(Stored items)
[Start of Attachment]
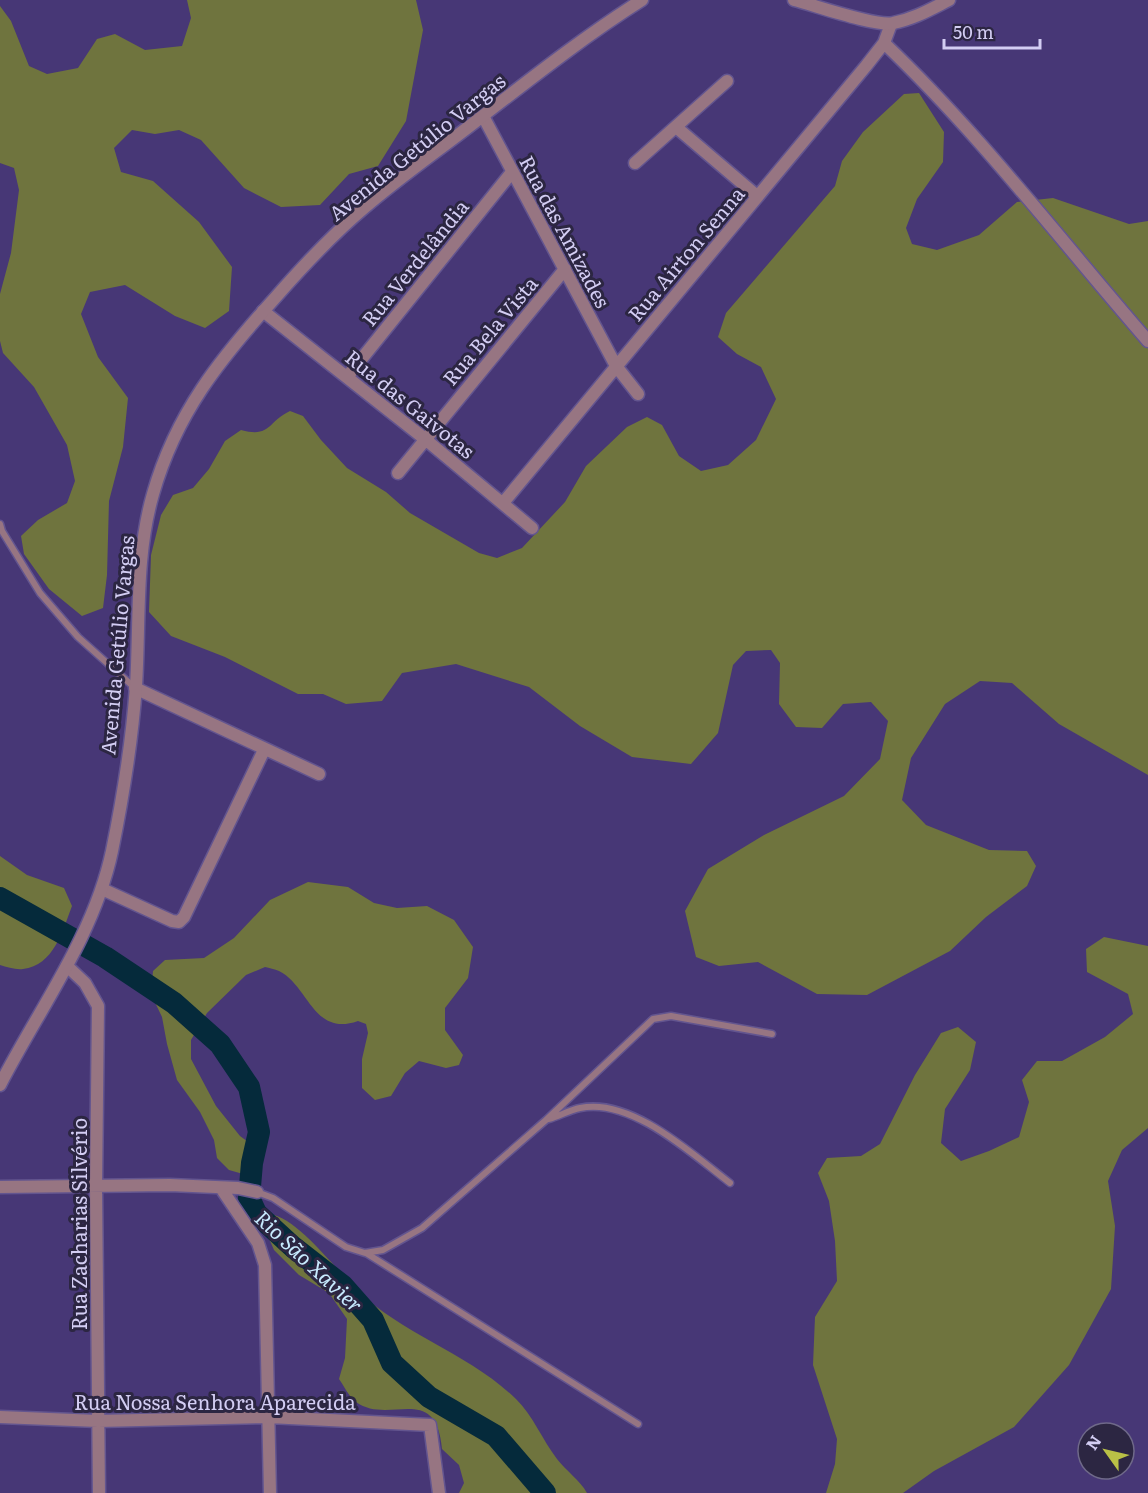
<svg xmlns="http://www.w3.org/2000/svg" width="1148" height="1493" font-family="Literata,serif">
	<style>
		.green { fill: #6f743e }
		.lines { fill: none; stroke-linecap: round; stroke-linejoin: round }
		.river { stroke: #052a3b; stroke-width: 22 }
		.service-casing { stroke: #63558f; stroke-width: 9 }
		.minor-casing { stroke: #63558f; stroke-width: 15 }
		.tertiary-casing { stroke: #63558f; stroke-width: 15 }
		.service { stroke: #977582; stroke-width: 6 }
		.minor { stroke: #977582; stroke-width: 12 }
		.tertiary { stroke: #977582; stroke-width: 12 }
		.labels { text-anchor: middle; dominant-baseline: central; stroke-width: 6; stroke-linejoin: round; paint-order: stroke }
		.street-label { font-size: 20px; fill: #d3cdf3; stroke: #2c2642 }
		.water-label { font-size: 21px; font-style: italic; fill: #c7eafe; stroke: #2c2642 }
	</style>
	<rect width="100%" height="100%" fill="#473776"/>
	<!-- green -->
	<path class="green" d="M 187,0 L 416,0 L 423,30 L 406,121 L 378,166 L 349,174 L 320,205 L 281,207 L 244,188 L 201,140 L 179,130 L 155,134 L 132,130 L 114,148 L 121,172 L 153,181 L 199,222 L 232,267 L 229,311 L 205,328 L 175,316 L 125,285 L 90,292 L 81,314 L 98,357 L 128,398 L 123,447 L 109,501 L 107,575 L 103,608 L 82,616 L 49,589 L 24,554 L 21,536 L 38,520 L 67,503 L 75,481 L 67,445 L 34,387 L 3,353 L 0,341 L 0,294 L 11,253 L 19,190 L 14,168 L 0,163 L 0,6 L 11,21 L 29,66 L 47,74 L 78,68 L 97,39 L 115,34 L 145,50 L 182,46 L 191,18 Z
		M 919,93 L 944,132 L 943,162 L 917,199 L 906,228 L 912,244 L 937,250 L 979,235 L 1017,202 L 1053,198 L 1129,224 L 1148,221 L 1148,775 L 1059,724 L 1012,683 L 980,681 L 945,704 L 911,758 L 902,800 L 926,825 L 989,850 L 1027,851 L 1036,866 L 1027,886 L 986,917 L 950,951 L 867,995 L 817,994 L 758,962 L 719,966 L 696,957 L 685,911 L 708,869 L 764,835 L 844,796 L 880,759 L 888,721 L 871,702 L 843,704 L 822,728 L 796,727 L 779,704 L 780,663 L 771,650 L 746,651 L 733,665 L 718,733 L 691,764 L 632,757 L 580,726 L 529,687 L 456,664 L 402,673 L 382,701 L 346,704 L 323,694 L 298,694 L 225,657 L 171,636 L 149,612 L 151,555 L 161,515 L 173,495 L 193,488 L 209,469 L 225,441 L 241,430 C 271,438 267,422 290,411 L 303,416 L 321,440 L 347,468 L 386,492 L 410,513 L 479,553 L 497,558 L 522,548 L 565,502 L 586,466 L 627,427 L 647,417 L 662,425 L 679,456 L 701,471 L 728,465 L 756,440 L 776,399 L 761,367 L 737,354 L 718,337 L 726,313 L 835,186 L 842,161 L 863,132 L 904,94 Z
		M 0,856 L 27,875 L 64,888 L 72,906 C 62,932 54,965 23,969 C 16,970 7,967 0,965 Z
		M 308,882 L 348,887 L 374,903 L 397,908 L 427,906 L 454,920 L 473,947 L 468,978 L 445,1008 L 445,1030 L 463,1055 L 459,1065 L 446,1068 L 419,1061 L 405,1073 L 391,1096 L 375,1100 L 362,1088 L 362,1059 L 368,1033 L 366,1024 L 358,1021 C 313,1037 309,986 279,971 C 275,969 269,968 265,967 L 246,975 L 207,1013 L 191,1040 L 191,1059 L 216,1106 L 240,1136 L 262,1152 L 263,1162 L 257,1171 L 243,1174 L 229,1170 L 217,1158 L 214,1140 L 200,1112 L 177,1080 L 167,1044 L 162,1017 L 151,994 L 153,971 L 165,960 L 204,958 L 234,938 L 270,900 Z
		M 1104,937 L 1148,946 L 1148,1128 L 1122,1150 L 1108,1181 L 1115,1226 L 1111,1289 L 1069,1365 L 1014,1427 L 934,1471 L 903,1493 L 826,1493 L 835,1464 L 837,1439 L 813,1365 L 815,1317 L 837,1281 L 835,1241 L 829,1201 L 818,1173 L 827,1158 L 861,1156 L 880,1144 L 915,1075 L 941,1033 L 958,1027 L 976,1042 L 970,1070 L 945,1109 L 941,1143 L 961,1161 L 989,1151 L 1019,1137 L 1029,1102 L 1022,1080 L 1037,1061 L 1062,1061 L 1105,1037 L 1133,1014 L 1128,994 L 1087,972 L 1086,949 Z
		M 270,1214 C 298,1218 337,1271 358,1291 C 402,1334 470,1354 516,1399 C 532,1414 543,1441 557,1459 C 566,1471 580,1480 587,1493 L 459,1493 L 464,1483 L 459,1465 L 442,1449 C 436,1381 389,1426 356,1402 C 349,1397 344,1386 339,1379 L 345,1358 L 347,1319 L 329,1293 L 299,1275 L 274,1250 L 264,1227 Z"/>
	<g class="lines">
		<!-- river -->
		<path class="river" d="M 0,898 L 105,957 L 174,1003 L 220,1044 L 249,1087 L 259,1132 L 252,1163 L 249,1198 L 256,1213 L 293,1247 L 343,1286 L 373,1320 L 392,1363 L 429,1397 L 496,1436 L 545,1493"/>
		<!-- service casing -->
		<g class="service-casing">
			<path id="service" d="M 0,524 L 2,531 L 40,593 L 78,637 L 135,688
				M 549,1119 C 559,1116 570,1110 580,1108 C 631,1097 692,1154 730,1183
				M 257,1192 L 273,1198 L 346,1247 L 365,1253 L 383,1250 L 422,1228 L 546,1120 L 653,1019 L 671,1016 L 772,1034
				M 366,1253 L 638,1424"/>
		</g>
		<!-- minor casing -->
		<g class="minor-casing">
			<path id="minor" d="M 884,43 C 980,134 1061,241 1148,341
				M 483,116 L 616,366 L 638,394
				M 676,127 L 757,196
				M 635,163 L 727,81
				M 263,311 L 425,439 L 532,528
				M 347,377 L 512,172
				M 398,473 L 565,269
				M 503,503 L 866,66 L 884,43 L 891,24
				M 135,688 L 319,774
				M 102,889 L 172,921 L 179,922 L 184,917 L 264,750
				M 67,966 L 85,983 L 98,1006 L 96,1187 L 99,1493
				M 0,1187 L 170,1185 L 238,1188 L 257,1192
				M 221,1188 L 258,1243 L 265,1265 L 270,1493
				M 0,1417 L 98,1421 L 269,1417 L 430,1425 L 439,1493"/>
		</g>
		<!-- tertiary casing -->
		<g class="tertiary-casing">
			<path id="tertiary" d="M 794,0 C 814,5 876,27 893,23 C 914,19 931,9 949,0
				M 0,1085 C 39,1009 94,936 112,851 C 123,797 132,741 136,686 C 140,622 135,556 153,494 C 176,413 220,359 275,298 C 303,266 332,235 364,208 C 401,176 442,148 480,118 C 533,77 585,36 642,0"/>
		</g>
		<!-- service -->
		<use href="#service" class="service"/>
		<!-- minor -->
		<use href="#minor" class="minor"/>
		<!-- tertiary -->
		<use href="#tertiary" class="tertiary"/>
	</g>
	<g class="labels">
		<!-- street labels -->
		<g class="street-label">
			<text transform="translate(416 146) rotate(-39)">Avenida Getúlio Vargas</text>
			<text transform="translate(566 231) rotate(62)">Rua das Amizades</text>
			<text transform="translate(685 253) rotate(-50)">Rua Airton Senna</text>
			<text transform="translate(414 262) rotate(-51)">Rua Verdelândia</text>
			<text transform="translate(489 330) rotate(-50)">Rua Bela Vista</text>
			<text transform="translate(411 403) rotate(39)">Rua das Gaivotas</text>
			<text transform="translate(116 645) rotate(-85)">Avenida Getúlio Vargas</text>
			<text transform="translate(78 1224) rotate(-90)">Rua Zacharias Silvério</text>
			<text x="215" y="1401">Rua Nossa Senhora Aparecida</text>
		</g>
		<!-- water labels -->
		<g class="water-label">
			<text transform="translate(310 1260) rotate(43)">Rio São Xavier</text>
		</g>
	</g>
	<!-- north arrow -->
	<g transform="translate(1106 1451) rotate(304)"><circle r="28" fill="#2c2642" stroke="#6f6989" stroke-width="1.5"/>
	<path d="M0-4.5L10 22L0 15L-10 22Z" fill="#b9c046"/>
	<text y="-9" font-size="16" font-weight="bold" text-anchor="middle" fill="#d3cdf3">N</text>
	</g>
	<!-- scale -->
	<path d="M944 39v9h96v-9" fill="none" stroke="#d3cdf3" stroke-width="3"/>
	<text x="953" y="39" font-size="18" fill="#d3cdf3" stroke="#2c2642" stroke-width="4.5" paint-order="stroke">50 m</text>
</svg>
[End of Attachment]
Exercise brief: Out of the records above, pull each line containing the word "lines".

Answer to the problem:
		.lines { fill: none; stroke-linecap: round; stroke-linejoin: round }
	<g class="lines">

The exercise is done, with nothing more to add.